Bazılarının rivâyetine göre ezan okuyup namaz kılarlar. İbn Zebâle ve İbn Neccâr (rh.a.) demişlerdir ki, Eyyâm-ı Harre denilen fitne zamanında Yusuf oğlu Haccâc Medine’ye geldiği zaman kargaşalık oldu. Üç gün Medine’de ezan okunmadı. Halk şehrin dışına çıkmıştı. Said bin Museyyeb (r.a.) Resûlullâh (s.a.v.)’in mescidinde idi. O diyor ki, korktum ve şerefli mezarının yanına vardım. Öğle olunca mübârek mezarda ezan okundu. Öğle namazını kıldım. Üç gece kaldım, her namaz vakti mübârek mezarda ezan okunup kamet getirildi. Sonra halk şehre döndü ve minârelerde ezan okunmaya başlandı. Şerefli mezardan işittiğim gibi o ezanları da duydum diye buyurdu. Yani müezzinlerin ezanını işittiği gibi şerefli mezarda okunan ezan da öyle işitiliyordu demektir.
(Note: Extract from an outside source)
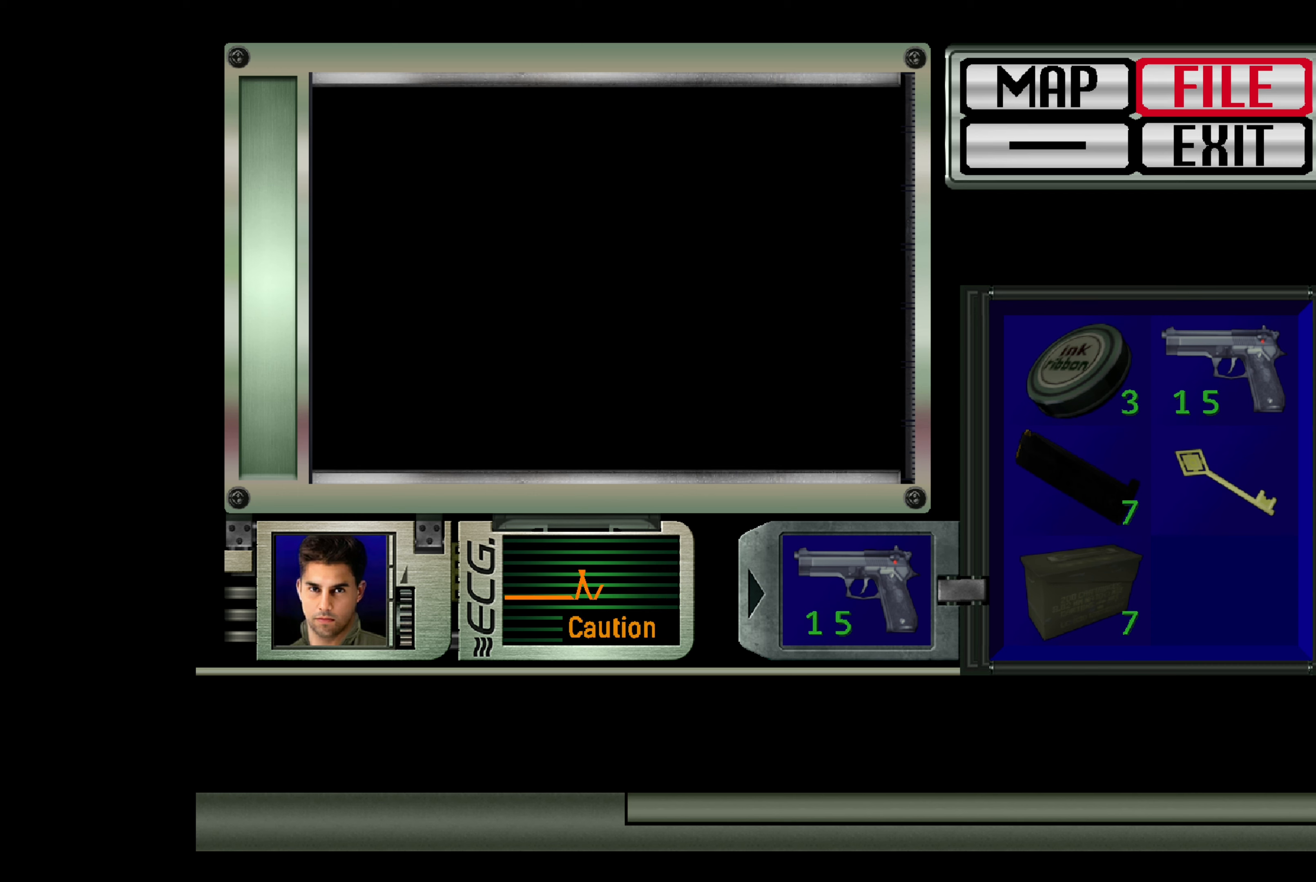
{"buttons": ["CROSS"], "left_stick": "center", "right_stick": "center", "events": [[467, "CROSS", "down"]]}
Peygamberler (a.s.)’ın hac yaptığı ve Lebbeyk dedikleri kesindir. Eğer onlar ölüdür nasıl hac yapar ve Lebbeyk derler denirse, âhiret, mükellefiyet yeri değildir.
Şehîdler Cenâb-ı Hakk’ın katında diridirler ve rızıkları veriliyor. Hac yapmaları ve namaz kılmaları da mümkündür.
Berzah âleminde (ölümden kıyâmet gününe kadar olan zaman) onlara daha fazla sevap kazanmaları için dünyâdaki gibi amel işleme gücü veriliyor.
Âhirette kesilen tekliftir (mükellefiyettir), amel değildir. Câizdir ki, amel teklif yolu ile değil, lezzet alma yolu ile yapılır. Onun için Kur’an okurlar, tesbîh çekerler. Hz. Peygamber (s.a.v.)’in şefaat zamanında secdeye vardığı da bu kısımdandır.